How to complete this task. Copy every line of the entries that has the string "input" in it.

Entries supplied.
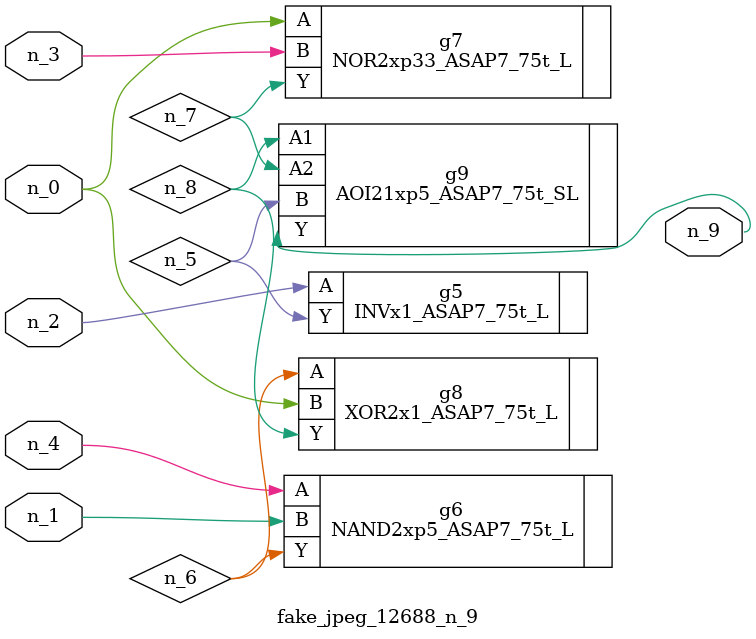
<source format=v>
module fake_jpeg_12688_n_9 (n_3, n_2, n_1, n_0, n_4, n_9);

input n_3;
input n_2;
input n_1;
input n_0;
input n_4;

output n_9;

wire n_8;
wire n_6;
wire n_5;
wire n_7;

INVx1_ASAP7_75t_L g5 ( 
.A(n_2),
.Y(n_5)
);

NAND2xp5_ASAP7_75t_L g6 ( 
.A(n_4),
.B(n_1),
.Y(n_6)
);

NOR2xp33_ASAP7_75t_L g7 ( 
.A(n_0),
.B(n_3),
.Y(n_7)
);

XOR2x1_ASAP7_75t_L g8 ( 
.A(n_6),
.B(n_0),
.Y(n_8)
);

AOI21xp5_ASAP7_75t_SL g9 ( 
.A1(n_8),
.A2(n_7),
.B(n_5),
.Y(n_9)
);


endmodule
</source>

Solution for this problem.
input n_3;
input n_2;
input n_1;
input n_0;
input n_4;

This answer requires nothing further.